• [WORK ITEM]: Give every line of the records exactly, please, from the first up to and including the one containing "Page size: 2001x1125.".

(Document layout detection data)
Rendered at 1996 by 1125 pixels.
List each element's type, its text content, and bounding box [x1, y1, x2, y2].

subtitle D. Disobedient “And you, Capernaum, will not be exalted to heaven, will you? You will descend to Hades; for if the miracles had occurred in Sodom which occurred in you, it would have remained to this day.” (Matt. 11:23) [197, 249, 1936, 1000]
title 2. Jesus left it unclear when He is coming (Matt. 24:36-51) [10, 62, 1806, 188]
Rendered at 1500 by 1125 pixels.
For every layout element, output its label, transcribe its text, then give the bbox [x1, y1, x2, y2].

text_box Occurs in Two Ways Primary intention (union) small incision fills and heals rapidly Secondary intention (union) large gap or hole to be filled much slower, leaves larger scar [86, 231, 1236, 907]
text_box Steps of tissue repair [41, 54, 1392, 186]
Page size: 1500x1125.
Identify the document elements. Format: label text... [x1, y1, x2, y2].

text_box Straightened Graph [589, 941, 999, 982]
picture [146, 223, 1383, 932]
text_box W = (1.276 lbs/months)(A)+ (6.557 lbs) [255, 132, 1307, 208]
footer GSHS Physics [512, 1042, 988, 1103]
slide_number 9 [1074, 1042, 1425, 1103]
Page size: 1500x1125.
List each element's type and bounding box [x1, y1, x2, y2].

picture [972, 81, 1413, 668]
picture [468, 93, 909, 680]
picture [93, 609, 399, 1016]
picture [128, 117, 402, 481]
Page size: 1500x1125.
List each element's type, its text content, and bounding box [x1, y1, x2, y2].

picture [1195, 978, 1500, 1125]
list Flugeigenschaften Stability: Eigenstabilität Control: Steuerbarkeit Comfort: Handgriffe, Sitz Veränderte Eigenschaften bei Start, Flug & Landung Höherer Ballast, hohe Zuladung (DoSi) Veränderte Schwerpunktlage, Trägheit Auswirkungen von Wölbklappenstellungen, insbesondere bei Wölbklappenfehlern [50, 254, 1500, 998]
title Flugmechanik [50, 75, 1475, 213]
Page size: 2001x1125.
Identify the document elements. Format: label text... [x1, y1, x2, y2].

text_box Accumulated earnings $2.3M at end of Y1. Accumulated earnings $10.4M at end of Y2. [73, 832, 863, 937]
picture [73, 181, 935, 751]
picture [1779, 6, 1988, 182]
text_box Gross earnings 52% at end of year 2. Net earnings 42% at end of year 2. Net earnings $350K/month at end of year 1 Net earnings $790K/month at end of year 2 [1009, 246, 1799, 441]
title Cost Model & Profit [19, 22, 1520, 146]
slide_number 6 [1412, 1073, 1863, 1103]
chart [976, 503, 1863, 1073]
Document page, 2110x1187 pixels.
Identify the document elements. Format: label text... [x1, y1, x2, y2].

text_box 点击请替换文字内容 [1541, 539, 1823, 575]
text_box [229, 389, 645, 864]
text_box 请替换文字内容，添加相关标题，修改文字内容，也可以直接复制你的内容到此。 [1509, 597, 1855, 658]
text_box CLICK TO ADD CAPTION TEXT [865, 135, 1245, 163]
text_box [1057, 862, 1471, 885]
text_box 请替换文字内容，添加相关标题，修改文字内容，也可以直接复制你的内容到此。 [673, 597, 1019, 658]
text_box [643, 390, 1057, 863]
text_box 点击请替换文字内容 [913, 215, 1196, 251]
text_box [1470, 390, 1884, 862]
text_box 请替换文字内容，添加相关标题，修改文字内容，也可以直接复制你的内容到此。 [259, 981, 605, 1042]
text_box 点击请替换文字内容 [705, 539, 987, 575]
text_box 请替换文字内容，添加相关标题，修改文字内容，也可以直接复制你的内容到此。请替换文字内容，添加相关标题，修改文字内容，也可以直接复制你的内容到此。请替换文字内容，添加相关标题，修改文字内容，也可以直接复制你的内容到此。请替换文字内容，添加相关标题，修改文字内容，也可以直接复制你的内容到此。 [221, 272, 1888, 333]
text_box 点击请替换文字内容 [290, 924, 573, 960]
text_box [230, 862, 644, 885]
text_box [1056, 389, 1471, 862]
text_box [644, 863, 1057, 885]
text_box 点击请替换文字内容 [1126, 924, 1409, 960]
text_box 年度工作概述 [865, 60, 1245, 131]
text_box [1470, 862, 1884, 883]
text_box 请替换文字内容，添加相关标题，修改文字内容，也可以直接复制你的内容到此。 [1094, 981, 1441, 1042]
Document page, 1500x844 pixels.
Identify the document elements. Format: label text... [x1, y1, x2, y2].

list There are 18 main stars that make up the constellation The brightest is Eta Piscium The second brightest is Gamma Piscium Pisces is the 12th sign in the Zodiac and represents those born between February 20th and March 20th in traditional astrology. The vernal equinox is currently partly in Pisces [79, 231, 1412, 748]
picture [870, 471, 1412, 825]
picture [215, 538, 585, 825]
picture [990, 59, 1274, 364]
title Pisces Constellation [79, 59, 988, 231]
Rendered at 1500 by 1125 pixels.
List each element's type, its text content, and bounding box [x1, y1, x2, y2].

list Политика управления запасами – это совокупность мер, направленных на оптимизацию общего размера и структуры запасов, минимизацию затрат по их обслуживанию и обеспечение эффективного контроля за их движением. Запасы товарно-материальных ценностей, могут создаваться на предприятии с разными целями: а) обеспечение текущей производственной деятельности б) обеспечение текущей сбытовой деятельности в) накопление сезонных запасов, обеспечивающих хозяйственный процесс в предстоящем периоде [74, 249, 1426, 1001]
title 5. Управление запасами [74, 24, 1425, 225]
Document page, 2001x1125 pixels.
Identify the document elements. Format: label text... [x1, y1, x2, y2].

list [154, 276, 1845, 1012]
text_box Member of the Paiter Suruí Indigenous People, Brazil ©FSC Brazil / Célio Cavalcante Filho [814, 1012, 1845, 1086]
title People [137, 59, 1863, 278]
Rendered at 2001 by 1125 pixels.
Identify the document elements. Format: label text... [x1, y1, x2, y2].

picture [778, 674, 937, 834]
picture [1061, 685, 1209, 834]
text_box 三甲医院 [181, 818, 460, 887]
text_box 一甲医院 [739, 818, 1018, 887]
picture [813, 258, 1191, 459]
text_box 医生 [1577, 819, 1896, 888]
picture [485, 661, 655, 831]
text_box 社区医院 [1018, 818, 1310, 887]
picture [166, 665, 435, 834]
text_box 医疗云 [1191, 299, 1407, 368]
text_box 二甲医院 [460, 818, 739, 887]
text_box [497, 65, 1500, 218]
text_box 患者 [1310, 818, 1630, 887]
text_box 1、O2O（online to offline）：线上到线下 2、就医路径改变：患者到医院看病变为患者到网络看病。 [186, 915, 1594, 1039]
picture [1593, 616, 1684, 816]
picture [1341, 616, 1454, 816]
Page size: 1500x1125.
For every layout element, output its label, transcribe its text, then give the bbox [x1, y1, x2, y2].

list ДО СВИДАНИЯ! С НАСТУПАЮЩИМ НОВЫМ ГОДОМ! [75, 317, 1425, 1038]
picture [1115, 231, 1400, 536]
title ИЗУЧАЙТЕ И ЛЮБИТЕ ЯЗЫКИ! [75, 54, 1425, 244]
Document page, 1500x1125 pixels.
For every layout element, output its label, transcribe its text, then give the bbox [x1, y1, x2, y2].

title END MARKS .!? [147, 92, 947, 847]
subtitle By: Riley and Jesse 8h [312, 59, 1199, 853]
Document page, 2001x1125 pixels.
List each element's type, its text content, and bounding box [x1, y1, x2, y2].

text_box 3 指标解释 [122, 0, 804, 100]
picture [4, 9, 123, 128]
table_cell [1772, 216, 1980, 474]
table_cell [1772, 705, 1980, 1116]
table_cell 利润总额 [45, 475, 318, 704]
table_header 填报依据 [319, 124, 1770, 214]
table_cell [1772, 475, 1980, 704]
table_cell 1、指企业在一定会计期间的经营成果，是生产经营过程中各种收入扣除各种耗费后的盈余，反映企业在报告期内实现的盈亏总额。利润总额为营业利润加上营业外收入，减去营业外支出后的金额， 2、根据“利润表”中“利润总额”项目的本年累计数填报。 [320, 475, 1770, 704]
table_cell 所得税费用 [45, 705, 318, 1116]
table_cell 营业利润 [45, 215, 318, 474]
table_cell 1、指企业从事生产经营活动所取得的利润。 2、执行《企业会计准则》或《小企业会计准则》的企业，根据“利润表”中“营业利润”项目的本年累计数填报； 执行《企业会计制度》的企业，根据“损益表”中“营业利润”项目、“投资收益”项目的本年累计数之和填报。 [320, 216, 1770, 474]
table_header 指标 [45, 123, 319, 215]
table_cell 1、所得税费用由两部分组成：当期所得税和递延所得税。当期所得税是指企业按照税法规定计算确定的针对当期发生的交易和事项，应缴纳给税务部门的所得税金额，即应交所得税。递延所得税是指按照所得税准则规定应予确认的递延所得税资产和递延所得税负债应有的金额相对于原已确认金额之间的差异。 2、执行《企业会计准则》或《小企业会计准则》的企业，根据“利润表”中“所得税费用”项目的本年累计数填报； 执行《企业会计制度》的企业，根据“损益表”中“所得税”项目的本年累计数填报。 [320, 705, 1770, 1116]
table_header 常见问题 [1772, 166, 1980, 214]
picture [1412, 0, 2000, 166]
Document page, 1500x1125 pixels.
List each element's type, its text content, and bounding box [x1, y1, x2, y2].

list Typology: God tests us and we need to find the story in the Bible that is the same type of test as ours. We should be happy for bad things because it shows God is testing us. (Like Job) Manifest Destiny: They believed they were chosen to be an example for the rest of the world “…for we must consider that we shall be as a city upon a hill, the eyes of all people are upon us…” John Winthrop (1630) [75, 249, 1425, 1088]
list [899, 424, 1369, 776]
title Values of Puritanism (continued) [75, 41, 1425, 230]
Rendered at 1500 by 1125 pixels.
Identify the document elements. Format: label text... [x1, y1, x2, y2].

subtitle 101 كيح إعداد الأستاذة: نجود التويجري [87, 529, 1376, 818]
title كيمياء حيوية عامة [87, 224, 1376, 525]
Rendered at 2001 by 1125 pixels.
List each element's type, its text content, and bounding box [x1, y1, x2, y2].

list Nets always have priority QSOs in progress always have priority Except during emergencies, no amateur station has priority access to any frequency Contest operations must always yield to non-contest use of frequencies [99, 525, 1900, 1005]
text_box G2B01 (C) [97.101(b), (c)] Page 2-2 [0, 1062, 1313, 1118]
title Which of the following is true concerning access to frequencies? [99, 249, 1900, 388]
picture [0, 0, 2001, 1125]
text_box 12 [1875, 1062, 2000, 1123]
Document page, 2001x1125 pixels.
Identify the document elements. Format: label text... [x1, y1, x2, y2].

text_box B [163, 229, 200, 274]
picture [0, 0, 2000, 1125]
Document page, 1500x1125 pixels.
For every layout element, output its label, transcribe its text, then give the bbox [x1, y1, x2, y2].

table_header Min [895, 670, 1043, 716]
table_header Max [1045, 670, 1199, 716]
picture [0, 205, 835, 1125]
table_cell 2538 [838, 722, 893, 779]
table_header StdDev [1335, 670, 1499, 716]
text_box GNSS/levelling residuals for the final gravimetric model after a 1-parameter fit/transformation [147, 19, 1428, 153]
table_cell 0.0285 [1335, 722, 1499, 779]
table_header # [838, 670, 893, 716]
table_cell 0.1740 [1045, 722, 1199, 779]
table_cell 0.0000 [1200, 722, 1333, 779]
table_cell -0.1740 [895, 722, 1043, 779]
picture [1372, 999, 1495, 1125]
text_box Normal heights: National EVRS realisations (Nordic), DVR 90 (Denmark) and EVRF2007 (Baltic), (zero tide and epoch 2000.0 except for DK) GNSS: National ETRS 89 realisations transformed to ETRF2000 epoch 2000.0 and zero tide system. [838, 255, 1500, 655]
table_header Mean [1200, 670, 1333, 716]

• [WRITTEN ANSWER]:
Rendered at 1996 by 1125 pixels.
List each element's type, its text content, and bounding box [x1, y1, x2, y2].

subtitle D. Disobedient “And you, Capernaum, will not be exalted to heaven, will you? You will descend to Hades; for if the miracles had occurred in Sodom which occurred in you, it would have remained to this day.” (Matt. 11:23) [197, 249, 1936, 1000]
title 2. Jesus left it unclear when He is coming (Matt. 24:36-51) [10, 62, 1806, 188]
Rendered at 1500 by 1125 pixels.
For every layout element, output its label, transcribe its text, then give the bbox [x1, y1, x2, y2].

text_box Occurs in Two Ways Primary intention (union) small incision fills and heals rapidly Secondary intention (union) large gap or hole to be filled much slower, leaves larger scar [86, 231, 1236, 907]
text_box Steps of tissue repair [41, 54, 1392, 186]
Page size: 1500x1125.
Identify the document elements. Format: label text... [x1, y1, x2, y2].

text_box Straightened Graph [589, 941, 999, 982]
picture [146, 223, 1383, 932]
text_box W = (1.276 lbs/months)(A)+ (6.557 lbs) [255, 132, 1307, 208]
footer GSHS Physics [512, 1042, 988, 1103]
slide_number 9 [1074, 1042, 1425, 1103]
Page size: 1500x1125.
List each element's type and bounding box [x1, y1, x2, y2].

picture [972, 81, 1413, 668]
picture [468, 93, 909, 680]
picture [93, 609, 399, 1016]
picture [128, 117, 402, 481]
Page size: 1500x1125.
List each element's type, its text content, and bounding box [x1, y1, x2, y2].

picture [1195, 978, 1500, 1125]
list Flugeigenschaften Stability: Eigenstabilität Control: Steuerbarkeit Comfort: Handgriffe, Sitz Veränderte Eigenschaften bei Start, Flug & Landung Höherer Ballast, hohe Zuladung (DoSi) Veränderte Schwerpunktlage, Trägheit Auswirkungen von Wölbklappenstellungen, insbesondere bei Wölbklappenfehlern [50, 254, 1500, 998]
title Flugmechanik [50, 75, 1475, 213]
Page size: 2001x1125.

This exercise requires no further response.